=== Fragmento para leer ===
• • • • • • •

No hay escritor argentino del siglo XX que no haya sido, en cierto modo, bilingüe y casi ninguno de estos autores dejó de practicar la traducción como ejercicio profesional o como mero placer. La nómina sería muy larga y voy a eludirla mencionando los ejemplos más notorios: Leopoldo Lugones, Francisco Luis Bernárdez, Leopoldo Marechal, Juan Filloy, Manuel Gálvez, Ricardo Güiraldes, Norah Lange, Silvina Ocampo, Alberto Girri, Carlos Mastronardi, Ezequiel Martínez Estrada, Manuel Peyrou, Oliverio Girondo, Manuel Mujica Láinez, Rodolfo Walsh, Rodolfo Wilcock, Julio Cortázar.
            Es posible decir, entonces, que el conocimiento de otras lenguas ha sido un elemento esencial de los escritores argentinos, un rasgo canónico de la literatura argentina.

• • • • • • •

=== Datos proporcionados ===

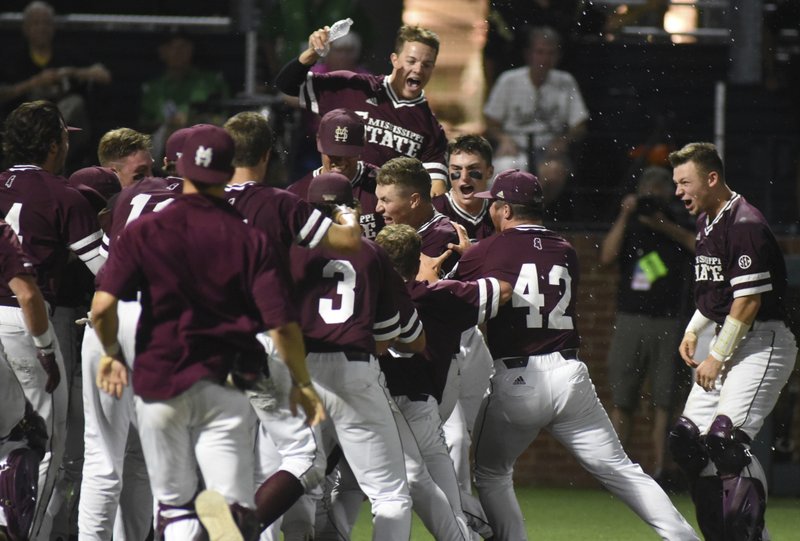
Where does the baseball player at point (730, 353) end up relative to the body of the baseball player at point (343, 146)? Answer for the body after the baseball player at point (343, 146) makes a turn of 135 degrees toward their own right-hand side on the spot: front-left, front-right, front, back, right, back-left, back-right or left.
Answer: back-right

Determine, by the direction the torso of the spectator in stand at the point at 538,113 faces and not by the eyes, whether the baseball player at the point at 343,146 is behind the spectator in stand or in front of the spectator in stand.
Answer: in front

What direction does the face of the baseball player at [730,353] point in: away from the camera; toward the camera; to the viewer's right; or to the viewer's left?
to the viewer's left

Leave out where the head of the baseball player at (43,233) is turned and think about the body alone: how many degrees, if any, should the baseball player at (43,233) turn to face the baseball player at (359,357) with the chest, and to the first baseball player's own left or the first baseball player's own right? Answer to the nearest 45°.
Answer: approximately 90° to the first baseball player's own right

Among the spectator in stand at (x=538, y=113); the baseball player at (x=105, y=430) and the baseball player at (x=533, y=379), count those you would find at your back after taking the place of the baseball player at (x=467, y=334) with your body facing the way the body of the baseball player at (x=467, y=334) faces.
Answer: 1

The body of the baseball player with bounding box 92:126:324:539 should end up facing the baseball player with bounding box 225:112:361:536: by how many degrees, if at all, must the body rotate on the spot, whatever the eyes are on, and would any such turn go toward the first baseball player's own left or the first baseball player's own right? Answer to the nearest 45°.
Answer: approximately 45° to the first baseball player's own right

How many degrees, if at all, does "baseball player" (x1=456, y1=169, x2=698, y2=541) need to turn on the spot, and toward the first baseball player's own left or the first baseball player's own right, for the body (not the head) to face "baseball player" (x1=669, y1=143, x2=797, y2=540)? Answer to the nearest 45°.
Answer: approximately 135° to the first baseball player's own right

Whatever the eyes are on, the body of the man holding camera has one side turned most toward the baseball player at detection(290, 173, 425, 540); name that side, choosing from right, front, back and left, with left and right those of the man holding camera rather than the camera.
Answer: front

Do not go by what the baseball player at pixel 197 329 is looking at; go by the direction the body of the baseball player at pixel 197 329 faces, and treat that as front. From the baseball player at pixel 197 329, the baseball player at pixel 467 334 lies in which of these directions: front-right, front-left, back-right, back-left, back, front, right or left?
front-right

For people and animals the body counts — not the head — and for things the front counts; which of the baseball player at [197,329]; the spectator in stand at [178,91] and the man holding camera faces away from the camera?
the baseball player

• • • • • • •

=== Tareas por realizar ===
A: Traduzca al inglés esta oración del fragmento sobre los escritores argentinos: «Es posible decir, entonces, que el conocimiento de otras lenguas ha sido un elemento esencial de los escritores argentinos, un rasgo canónico de la literatura argentina.»
B: Copie literalmente el pasaje del fragmento sobre los escritores argentinos que va desde "No hay escritor" hasta "Wilcock, Julio Cortázar.".

=== Resultados por tarea ===
A: It is possible to say, then, that knowledge of other languages has been an essential element of Argentine writers, a canonical feature of Argentine literature.

B:
No hay escritor argentino del siglo XX que no haya sido, en cierto modo, bilingüe y casi ninguno de estos autores dejó de practicar la traducción como ejercicio profesional o como mero placer. La nómina sería muy larga y voy a eludirla mencionando los ejemplos más notorios: Leopoldo Lugones, Francisco Luis Bernárdez, Leopoldo Marechal, Juan Filloy, Manuel Gálvez, Ricardo Güiraldes, Norah Lange, Silvina Ocampo, Alberto Girri, Carlos Mastronardi, Ezequiel Martínez Estrada, Manuel Peyrou, Oliverio Girondo, Manuel Mujica Láinez, Rodolfo Walsh, Rodolfo Wilcock, Julio Cortázar.